I recognize that the death rate has varied. I have usually said around 50% because it changes so frequently. What we do know is that the rate whether at 50% or 70% is very high and very worrisome.

What matters is the death rate when untreated. While there is the wishful-thinking idea that a virus usually becomes less fatal during genetic drift, reassortment, recombination, that's only a probabilistic outcome. It's not necessarily the case. The mortality rate could well be 70%. Or even worse.

I am hoping that as it mutates, it will become less fatal.

<Human to human transmission is possible but not until the virus mutates at least once. >

Logic error. If the bug can hop from a live chicken to a live human, as has been happening all too often, then it can hop from a live human to a live human.
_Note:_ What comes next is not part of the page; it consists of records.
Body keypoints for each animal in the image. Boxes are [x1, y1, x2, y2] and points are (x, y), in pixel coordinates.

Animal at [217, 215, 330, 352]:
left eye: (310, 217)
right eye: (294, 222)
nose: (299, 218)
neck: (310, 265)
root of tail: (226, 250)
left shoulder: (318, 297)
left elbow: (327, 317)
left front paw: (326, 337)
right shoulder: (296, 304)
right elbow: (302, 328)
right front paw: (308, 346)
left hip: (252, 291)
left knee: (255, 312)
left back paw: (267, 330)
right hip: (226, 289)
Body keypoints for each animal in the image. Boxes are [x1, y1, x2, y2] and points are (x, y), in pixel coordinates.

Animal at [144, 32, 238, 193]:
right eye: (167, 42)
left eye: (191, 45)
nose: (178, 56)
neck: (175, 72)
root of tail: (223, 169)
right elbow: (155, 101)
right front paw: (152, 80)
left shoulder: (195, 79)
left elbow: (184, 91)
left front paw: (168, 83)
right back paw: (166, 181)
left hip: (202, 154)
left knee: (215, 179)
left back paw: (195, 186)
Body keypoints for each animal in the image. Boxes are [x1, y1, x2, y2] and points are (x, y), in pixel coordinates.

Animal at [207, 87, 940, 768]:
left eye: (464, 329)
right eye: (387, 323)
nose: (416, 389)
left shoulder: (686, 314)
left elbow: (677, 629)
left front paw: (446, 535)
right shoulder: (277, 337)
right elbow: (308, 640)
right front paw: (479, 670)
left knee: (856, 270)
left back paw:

It is true that some avian flu [I think there are 15 varieties]have jumped, on occasion, from one human to another [but never beyond the second human] but with this one, its not been proven....at least not yet.......that human to human has occurred. However, my concern voiced with E. Jetson was that his post suggested that tranmission between humans was far more common than it really is.

And one last point...........the jump from bird to human is not done easily by H5N1. It requires very close proximity to a bird and/or its feces and frequent contact. That's why we have seen most of the human flu cases in areas where people keep chickens and ducks in close proximity to human habitation.

No more mutation is needed. The need for the change is to make the virus virulently transmissible from human to human. With the current transmissibility, which is not much, just as it is not easily passed from bird to human, there's no risk of a pandemic. The pandemic will come from the genetic change.

Yes, I understand what you are saying but I am only concerned about the pandemic and the flu's general entry into the human population.....meaning the mutation that will allow the pandemic. Once that mutation occurs, one doctor has speculated that the flu will be global within 48 hours due to frequent air travel.

That might all seem a bit pedantic, but let's keep things straight. Humans can infect humans as easily as birds can infect humans, and I expect more so as humans kiss more humans than they kiss birds. Though perhaps the fingers in mouth vector is more important than aerosols or kissing. Bird handlers putting their fingers in their mouths is perhaps the main method of propagation from bird to human.

I have seen nothing written to suggest what you are saying in your last paragraph is true. In fact, transmission from birds to humans is not done easily and requires very close contact.....such as you suggest: putting one's fingers in one's mouth after touching an infected bird. I further understand that transmission from human to human has not occurred beyond one person if at all.

From the CDC:

"The spread of avian influenza viruses from one ill person to another has been reported very rarely, and transmission has not been observed to continue beyond one person."